▶ **Task item**: Nothing is to be left out; print all the entries exactly.

▶ **Source data**:
Content starts

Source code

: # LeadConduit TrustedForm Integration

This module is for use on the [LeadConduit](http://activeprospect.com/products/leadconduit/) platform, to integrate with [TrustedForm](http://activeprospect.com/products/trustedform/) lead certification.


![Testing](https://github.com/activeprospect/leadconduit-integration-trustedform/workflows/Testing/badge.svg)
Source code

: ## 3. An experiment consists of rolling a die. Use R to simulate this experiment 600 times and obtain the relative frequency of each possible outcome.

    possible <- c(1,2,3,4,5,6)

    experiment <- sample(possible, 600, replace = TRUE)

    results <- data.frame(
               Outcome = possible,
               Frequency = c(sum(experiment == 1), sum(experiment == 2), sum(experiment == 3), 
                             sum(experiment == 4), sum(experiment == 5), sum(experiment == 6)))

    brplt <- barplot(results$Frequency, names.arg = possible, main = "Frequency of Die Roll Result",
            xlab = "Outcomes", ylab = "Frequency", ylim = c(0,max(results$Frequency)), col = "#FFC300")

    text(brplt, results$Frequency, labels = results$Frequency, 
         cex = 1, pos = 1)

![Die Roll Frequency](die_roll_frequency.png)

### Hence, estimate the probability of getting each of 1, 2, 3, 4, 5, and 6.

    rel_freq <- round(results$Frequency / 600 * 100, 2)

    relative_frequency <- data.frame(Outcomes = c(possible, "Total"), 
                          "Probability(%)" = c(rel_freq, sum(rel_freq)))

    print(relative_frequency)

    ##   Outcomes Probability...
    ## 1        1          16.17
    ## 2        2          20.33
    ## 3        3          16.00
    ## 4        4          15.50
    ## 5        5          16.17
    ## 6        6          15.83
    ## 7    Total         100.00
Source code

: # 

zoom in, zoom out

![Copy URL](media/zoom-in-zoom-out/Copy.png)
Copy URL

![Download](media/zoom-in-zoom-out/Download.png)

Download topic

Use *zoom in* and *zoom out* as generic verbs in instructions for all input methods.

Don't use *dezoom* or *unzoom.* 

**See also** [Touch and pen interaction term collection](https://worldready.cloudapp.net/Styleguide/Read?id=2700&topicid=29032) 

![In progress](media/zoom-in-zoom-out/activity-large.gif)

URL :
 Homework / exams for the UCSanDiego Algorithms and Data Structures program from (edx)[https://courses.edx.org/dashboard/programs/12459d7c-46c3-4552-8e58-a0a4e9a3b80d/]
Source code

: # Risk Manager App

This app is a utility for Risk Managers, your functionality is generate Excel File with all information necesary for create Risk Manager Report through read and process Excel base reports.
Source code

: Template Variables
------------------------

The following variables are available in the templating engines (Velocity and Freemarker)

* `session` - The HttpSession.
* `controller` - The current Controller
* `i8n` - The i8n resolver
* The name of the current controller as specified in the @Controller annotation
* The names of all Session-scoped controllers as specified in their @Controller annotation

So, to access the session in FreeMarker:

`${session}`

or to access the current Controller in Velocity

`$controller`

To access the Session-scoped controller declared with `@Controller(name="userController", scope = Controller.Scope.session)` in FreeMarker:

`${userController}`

Content ends

▶ **Response area**:
Source code

: # LeadConduit TrustedForm Integration

This module is for use on the [LeadConduit](http://activeprospect.com/products/leadconduit/) platform, to integrate with [TrustedForm](http://activeprospect.com/products/trustedform/) lead certification.


![Testing](https://github.com/activeprospect/leadconduit-integration-trustedform/workflows/Testing/badge.svg)
Source code

: ## 3. An experiment consists of rolling a die. Use R to simulate this experiment 600 times and obtain the relative frequency of each possible outcome.

    possible <- c(1,2,3,4,5,6)

    experiment <- sample(possible, 600, replace = TRUE)

    results <- data.frame(
               Outcome = possible,
               Frequency = c(sum(experiment == 1), sum(experiment == 2), sum(experiment == 3), 
                             sum(experiment == 4), sum(experiment == 5), sum(experiment == 6)))

    brplt <- barplot(results$Frequency, names.arg = possible, main = "Frequency of Die Roll Result",
            xlab = "Outcomes", ylab = "Frequency", ylim = c(0,max(results$Frequency)), col = "#FFC300")

    text(brplt, results$Frequency, labels = results$Frequency, 
         cex = 1, pos = 1)

![Die Roll Frequency](die_roll_frequency.png)

### Hence, estimate the probability of getting each of 1, 2, 3, 4, 5, and 6.

    rel_freq <- round(results$Frequency / 600 * 100, 2)

    relative_frequency <- data.frame(Outcomes = c(possible, "Total"), 
                          "Probability(%)" = c(rel_freq, sum(rel_freq)))

    print(relative_frequency)

    ##   Outcomes Probability...
    ## 1        1          16.17
    ## 2        2          20.33
    ## 3        3          16.00
    ## 4        4          15.50
    ## 5        5          16.17
    ## 6        6          15.83
    ## 7    Total         100.00
Source code

: # 

zoom in, zoom out

![Copy URL](media/zoom-in-zoom-out/Copy.png)
Copy URL

![Download](media/zoom-in-zoom-out/Download.png)

Download topic

Use *zoom in* and *zoom out* as generic verbs in instructions for all input methods.

Don't use *dezoom* or *unzoom.* 

**See also** [Touch and pen interaction term collection](https://worldready.cloudapp.net/Styleguide/Read?id=2700&topicid=29032) 

![In progress](media/zoom-in-zoom-out/activity-large.gif)

URL :
 Homework / exams for the UCSanDiego Algorithms and Data Structures program from (edx)[https://courses.edx.org/dashboard/programs/12459d7c-46c3-4552-8e58-a0a4e9a3b80d/]
Source code

: # Risk Manager App

This app is a utility for Risk Managers, your functionality is generate Excel File with all information necesary for create Risk Manager Report through read and process Excel base reports.
Source code

: Template Variables
------------------------

The following variables are available in the templating engines (Velocity and Freemarker)

* `session` - The HttpSession.
* `controller` - The current Controller
* `i8n` - The i8n resolver
* The name of the current controller as specified in the @Controller annotation
* The names of all Session-scoped controllers as specified in their @Controller annotation

So, to access the session in FreeMarker:

`${session}`

or to access the current Controller in Velocity

`$controller`

To access the Session-scoped controller declared with `@Controller(name="userController", scope = Controller.Scope.session)` in FreeMarker:

`${userController}`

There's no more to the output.